Am Karfreitag – dem Tag, an dem laut dem Neuen Testament Jesus ans Kreuz geschlagen wurde – ist Pfarrer Rafał Mocny aus dem polnischen Grenzort Słubice manchmal ein klein wenig neidisch auf die Deutschen: „Bei euch wird dieser Tag in aller Ruhe begangen. Alle Geschäfte sind geschlossen.“ In Polen dagegen herrscht zumindest rein äußerlich der normale Alltagslärm. Nicht nur die Geschäfte, sogar die Basare entlang der Grenze sind geöffnet. Eine Gelegenheit, die von besonders vielen Deutschen zum Einkaufen östlich von Oder und Neiße genutzt wird.
Doch dann sucht der polnische Geistliche, der auch als Seelsorger für die katholischen Studierenden an der Frankfurter Europa-Universität tätig ist, nach einem Gleichnis mit der Bibel. „Jesus musste sein Kreuz ja auch durch die geschäftigen Straßen und Gassen von Jerusalem tragen und für viele Augenzeugen war das damals zunächst nur ein Spektakel. Nicht umsonst waren ja seine letzten Worte am Kreuz: Herr, vergib ihnen, denn sie wissen nicht, was sie tun.“
Eine Kerze, die von Ostern bis Pfingsten brennt: Pfarrer Dr. Rafal Mocny aus Słubice ist als katholischer Studierendenseelsorger für die Europa-Universität Viadrina tätig. Für ihn ist Karfreitag wie für die meisten Polen ein ganz besonderer Tag, selbst wenn es kein offizieller Feiertag ist.
Eine Kerze, die von Ostern bis Pfingsten brennt: Pfarrer Dr. Rafal Mocny aus Słubice ist als katholischer Studierendenseelsorger für die Europa-Universität Viadrina tätig. Für ihn ist Karfreitag wie für die meisten Polen ein ganz besonderer Tag, selbst wenn es kein offizieller Feiertag ist.
© Foto: Dietrich Schröder

Vom letzten Abendmahl bis zur Auferstehung

Für die Gläubigen ist die Erinnerung an das dreitägige Geschehen vom letzten Abendmahl am Donnerstag der Karwoche bis zur Auferstehung am Ostersonntag dagegen der größte Beleg für ihren Glauben. Die Messe am Donnerstagabend steht im Zeichen des Brotes und des Weines, den Jesus zum letzten Mal mit seinen Jüngern teilte.
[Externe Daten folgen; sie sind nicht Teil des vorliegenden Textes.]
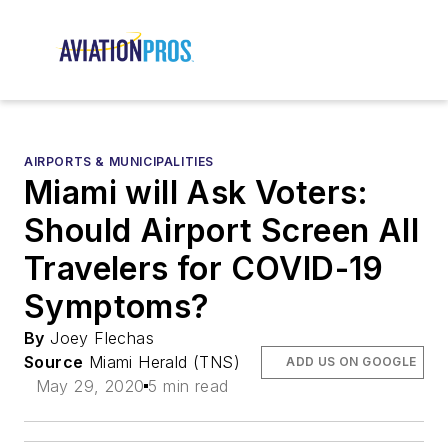
AIRPORTS & MUNICIPALITIES
Miami will Ask Voters:
Should Airport Screen All
Travelers for COVID-19
Symptoms?
By
Joey Flechas
Source
Miami Herald (TNS)
ADD US ON GOOGLE
May 29, 2020
5 min read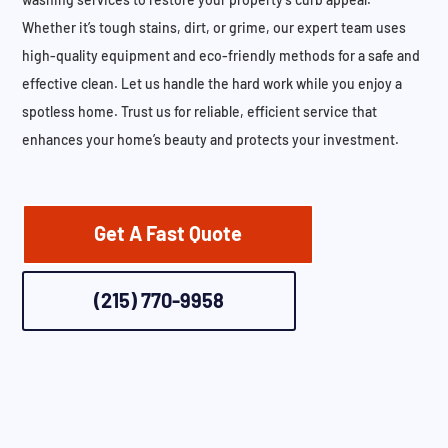
Whether it’s tough stains, dirt, or grime, our expert team uses
high-quality equipment and eco-friendly methods for a safe and
effective clean. Let us handle the hard work while you enjoy a
spotless home. Trust us for reliable, efficient service that
enhances your home’s beauty and protects your investment.
Get A Fast Quote
(215) 770-9958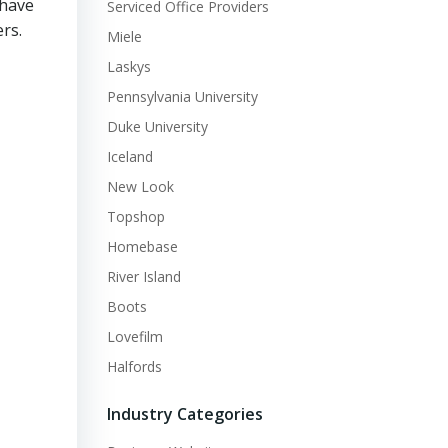
 have
Serviced Office Providers
rs.
Miele
Laskys
Pennsylvania University
Duke University
Iceland
New Look
Topshop
Homebase
River Island
Boots
Lovefilm
Halfords
Industry Categories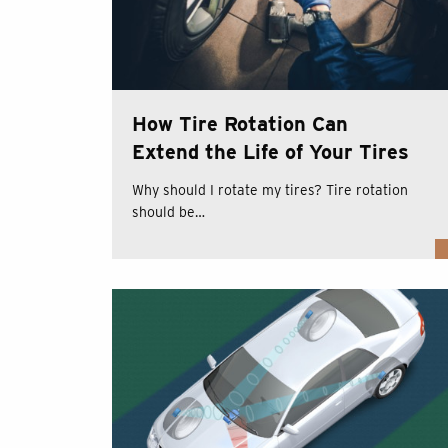
How Tire Rotation Can
Extend the Life of Your Tires
Why should I rotate my tires? Tire rotation
should be…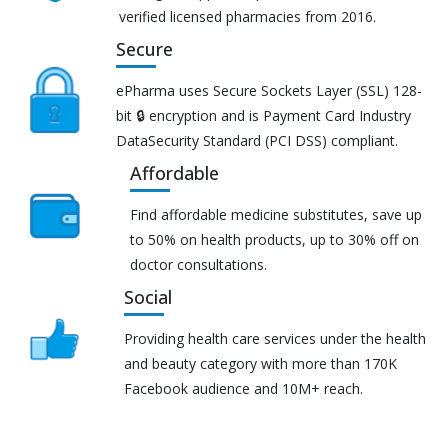
verified licensed pharmacies from 2016.
Secure
ePharma uses Secure Sockets Layer (SSL) 128-
bit 🔒 encryption and is Payment Card Industry
DataSecurity Standard (PCI DSS) compliant.
Affordable
Find affordable medicine substitutes, save up
to 50% on health products, up to 30% off on
doctor consultations.
Social
Providing health care services under the health
and beauty category with more than 170K
Facebook audience and 10M+ reach.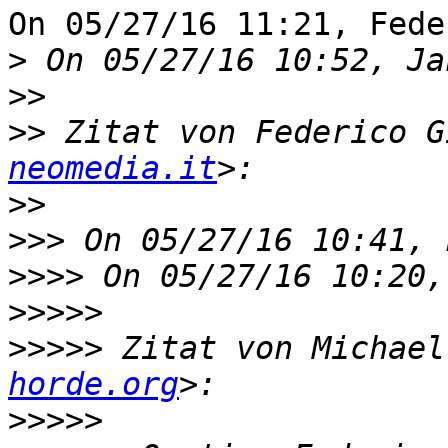
On 05/27/16 11:21, Fede
>
>>
>>
 Zitat von Federico G
neomedia.it
>>
>>>
>>>>
>>>>>
>>>>>
 Zitat von Michael
horde.org
>>>>>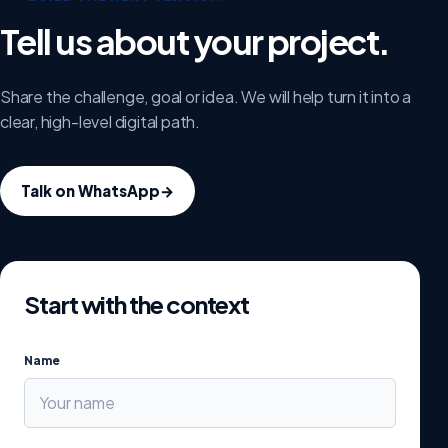
Tell us about your project.
Share the challenge, goal or idea. We will help turn it into a
clear, high-level digital path.
Talk on WhatsApp
→
Start with the context
Name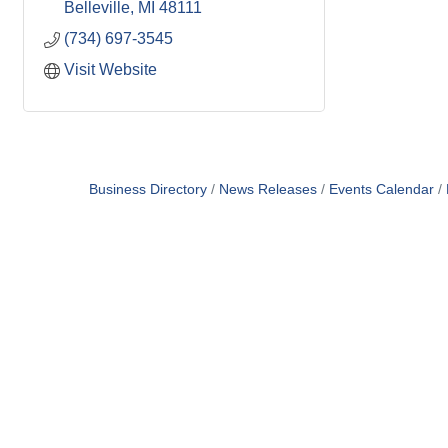
Belleville
MI
48111
(734) 697-3545
Visit Website
Business Directory
News Releases
Events Calendar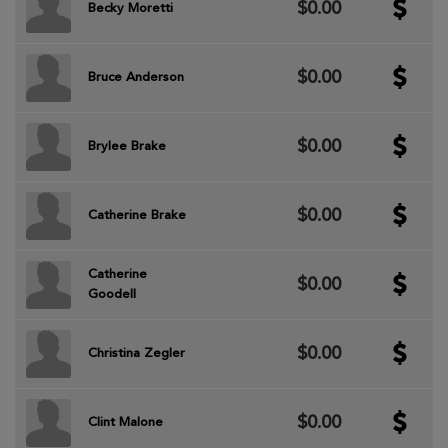
$0.00
Becky Moretti
$0.00
Bruce Anderson
$0.00
Brylee Brake
$0.00
Catherine Brake
Catherine
$0.00
Goodell
$0.00
Christina Zegler
$0.00
Clint Malone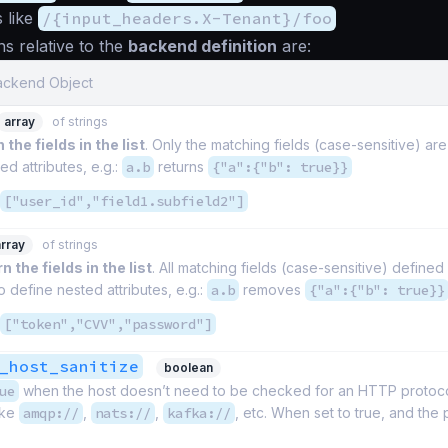
s like
/{input_headers.X-Tenant}/foo
ns relative to the
backend definition
are:
Backend Object
array
of strings
 the fields in the list
. Only the matching fields (case-sensitive) ar
ed attributes, e.g.:
a.b
returns
{"a":{"b": true}}
["user_id","field1.subfield2"]
array
of strings
n the fields in the list
. All matching fields (case-sensitive) define
o define nested attributes, e.g.:
a.b
removes
{"a":{"b": true}}
["token","CVV","password"]
_host_sanitize
boolean
ue
when the host doesn’t need to be checked for an HTTP protocol
ike
amqp://
,
nats://
,
kafka://
, etc. When set to true, and the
Es werden auch die Füße von zwölf Gläubigen gewaschen, so wie es Jesus mit seinen Jüngern tat, um ihnen zu zeigen, dass sie auch ohne ihn eine Gemeinschaft bilden sollten.
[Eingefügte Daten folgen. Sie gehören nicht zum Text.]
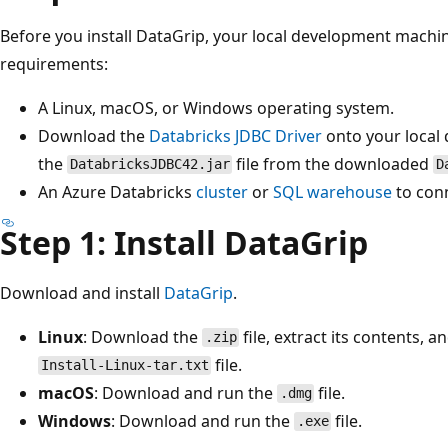
Before you install DataGrip, your local development machi
requirements:
A Linux, macOS, or Windows operating system.
Download the
Databricks JDBC Driver
onto your local
the
file from the downloaded
DatabricksJDBC42.jar
D
An Azure Databricks
cluster
or
SQL warehouse
to conn
Step 1: Install DataGrip
Download and install
DataGrip
.
Linux
: Download the
file, extract its contents, a
.zip
file.
Install-Linux-tar.txt
macOS
: Download and run the
file.
.dmg
Windows
: Download and run the
file.
.exe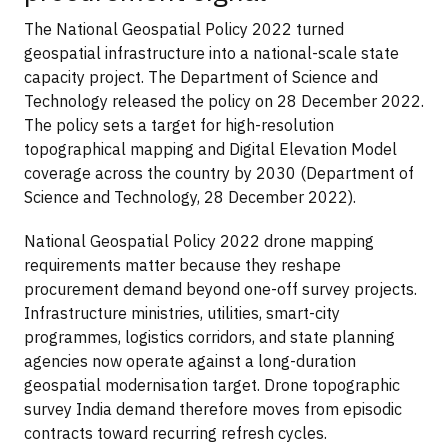
The National Geospatial Policy 2022 turned
geospatial infrastructure into a national-scale state
capacity project. The Department of Science and
Technology released the policy on 28 December 2022.
The policy sets a target for high-resolution
topographical mapping and Digital Elevation Model
coverage across the country by 2030 (Department of
Science and Technology, 28 December 2022).
National Geospatial Policy 2022 drone mapping
requirements matter because they reshape
procurement demand beyond one-off survey projects.
Infrastructure ministries, utilities, smart-city
programmes, logistics corridors, and state planning
agencies now operate against a long-duration
geospatial modernisation target. Drone topographic
survey India demand therefore moves from episodic
contracts toward recurring refresh cycles.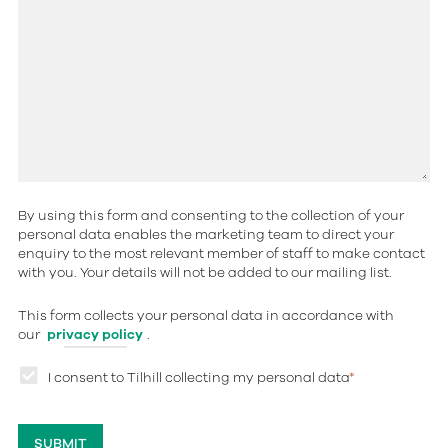
By using this form and consenting to the collection of your
personal data enables the marketing team to direct your
enquiry to the most relevant member of staff to make contact
with you. Your details will not be added to our mailing list.
This form collects your personal data in accordance with
our
privacy policy
.
I consent to Tilhill collecting my personal data
*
Der kommende Tag, an dem Jesus laut der Überlieferung gegen 15 Uhr am Kreuz starb, galt im Christentum zwar schon früh als ein Tag der Abstinenz und der Reinigung, mit dem man sich auf die Auferstehung vorbereiten sollte. Er war aber bestenfalls nur ein halber Feiertag, der ganz im Zeichen des Gedenkens an die Leiden steht, die Jesus am Kreuz auf sich nahm, um die Sünden und Schuld aller Menschen zu tilgen. Auch in anderen Ländern, in denen der katholische Glaube stark verbreitet ist – etwa in Italien und Frankreich – ist der Karfreitag auch kein Feiertag.

Luthers „guter Freitag“

Weil insbesondere Martin Luther dem „Guten Freitag“ eine besondere Bedeutung zu maß (die Silbe „Kar“ stammt vom lateinischen „carus“ ab, das für „lieb“, „gut“ oder „teuer“ steht) wurde er in Regionen, in denen die Reformation stark war, ab dem 16. und 17. Jahrhundert allmählich zum Feiertag.
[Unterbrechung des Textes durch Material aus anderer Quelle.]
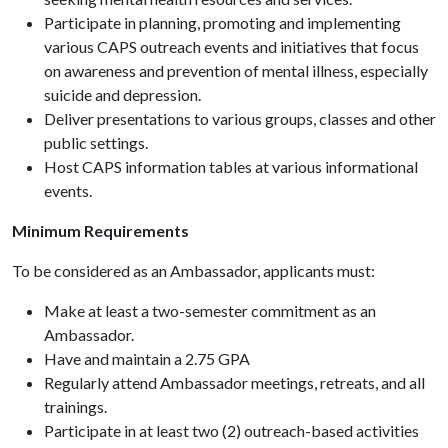
Participate in planning, promoting and implementing
various CAPS outreach events and initiatives that focus
on awareness and prevention of mental illness, especially
suicide and depression.
Deliver presentations to various groups, classes and other
public settings.
Host CAPS information tables at various informational
events.
Minimum Requirements
To be considered as an Ambassador, applicants must:
Make at least a two-semester commitment as an
Ambassador.
Have and maintain a 2.75 GPA
Regularly attend Ambassador meetings, retreats, and all
trainings.
Participate in at least two (2) outreach-based activities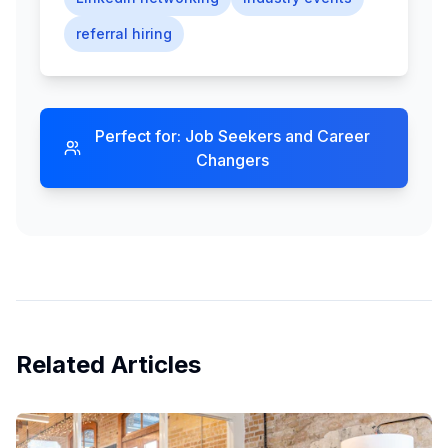
referral hiring
Perfect for:
Job Seekers and Career
Changers
Related Articles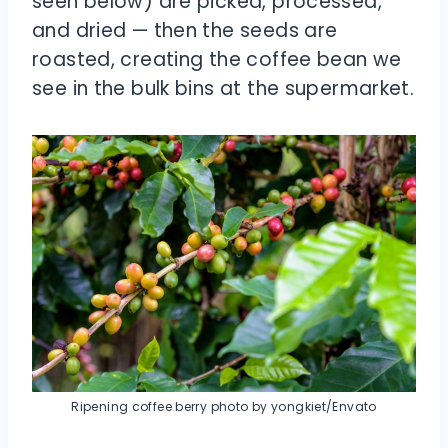
seen below) are picked, processed,
and dried — then the seeds are
roasted, creating the coffee bean we
see in the bulk bins at the supermarket.
Ripening coffee berry photo by yongkiet/Envato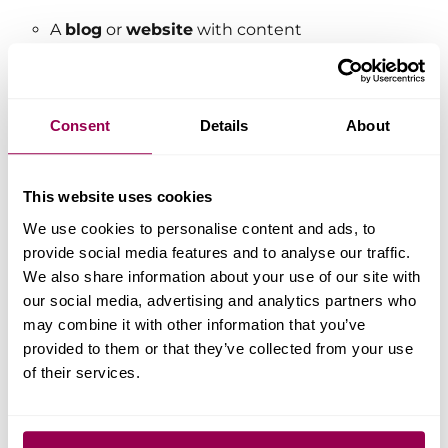
A
blog
or
website
with content
published regularly.
Use of an
email address
associated with your blog or
Consent
Details
About
website.
A list of the
platforms
you’ll be
using to promote WPX, such as
This website uses cookies
podcasts, video streaming
We use cookies to personalise content and ads, to
services, or any other promotional
provide social media features and to analyse our traffic.
channels.
We also share information about your use of our site with
our social media, advertising and analytics partners who
may combine it with other information that you’ve
Have More Questions?
provided to them or that they’ve collected from your use
of their services.
Have more questions? Contact the
WPX Support Team through the live
chat widget in the bottom-right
Eine Messe gibt es an diesem Tag nicht, stattdessen werden in vielen katholischen Kirchen Kreuze in das Zentrum gerückt und daneben ein Grab gestaltet. „Viele Polen kommen nach der Arbeit in die Kirche, um dieses Kreuz zu ehren, manche halten auch einige Stunden Nachtwache am Grab“, berichtet Pfarrer Mocny.
Am Ostersamstag lassen die Gläubigen dann Körbe mit den Speisen weihen, die sie zum Fest der Auferstehung verzehren wollen. Und bei der Mitternachtsmesse in der Nacht zum Sonntag wird das Wunder der Auferstehung gefeiert, nach der Jesus zum ersten Mal seine Wiederkehr verkündete.
Hinweis: Der Text stammt vom 14. April 2022. Weil er weiter auf großes Interesse stößt, wurde er geprüft, aktualisiert und noch einmal veröffentlicht.